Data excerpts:
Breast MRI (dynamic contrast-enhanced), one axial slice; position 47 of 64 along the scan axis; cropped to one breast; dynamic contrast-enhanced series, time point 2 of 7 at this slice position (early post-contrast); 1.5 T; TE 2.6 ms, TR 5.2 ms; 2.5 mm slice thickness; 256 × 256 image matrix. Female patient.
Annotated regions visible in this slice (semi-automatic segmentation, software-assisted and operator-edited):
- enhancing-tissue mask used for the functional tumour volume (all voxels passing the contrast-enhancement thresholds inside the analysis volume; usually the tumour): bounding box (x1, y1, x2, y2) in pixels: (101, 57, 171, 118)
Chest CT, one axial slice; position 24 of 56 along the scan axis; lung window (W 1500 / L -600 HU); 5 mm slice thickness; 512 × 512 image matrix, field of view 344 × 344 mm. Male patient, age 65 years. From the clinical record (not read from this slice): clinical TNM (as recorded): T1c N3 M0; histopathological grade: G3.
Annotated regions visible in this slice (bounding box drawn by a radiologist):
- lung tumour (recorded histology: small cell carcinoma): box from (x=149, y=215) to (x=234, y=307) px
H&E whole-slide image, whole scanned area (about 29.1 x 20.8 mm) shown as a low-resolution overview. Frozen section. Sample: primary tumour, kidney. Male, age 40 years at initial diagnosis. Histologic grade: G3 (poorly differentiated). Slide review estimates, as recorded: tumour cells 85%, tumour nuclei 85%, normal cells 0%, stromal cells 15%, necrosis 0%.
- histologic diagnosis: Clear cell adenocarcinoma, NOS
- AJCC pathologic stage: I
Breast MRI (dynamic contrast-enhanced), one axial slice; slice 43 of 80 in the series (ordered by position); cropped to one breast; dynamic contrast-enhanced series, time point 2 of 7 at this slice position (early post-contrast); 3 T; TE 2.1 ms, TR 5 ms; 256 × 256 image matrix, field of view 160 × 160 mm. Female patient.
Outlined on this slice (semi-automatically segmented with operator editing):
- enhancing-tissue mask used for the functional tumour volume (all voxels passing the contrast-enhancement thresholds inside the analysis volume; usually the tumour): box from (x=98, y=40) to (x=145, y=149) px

### Work request
Above are the records; from them, give again exactly the lines from the one containing "Annotated regions visible in this slice (semi-automatic" to the one containing "57, 171, 118)", both lines included, and nothing more.

### Result
Annotated regions visible in this slice (semi-automatic segmentation, software-assisted and operator-edited):
- enhancing-tissue mask used for the functional tumour volume (all voxels passing the contrast-enhancement thresholds inside the analysis volume; usually the tumour): bounding box (x1, y1, x2, y2) in pixels: (101, 57, 171, 118)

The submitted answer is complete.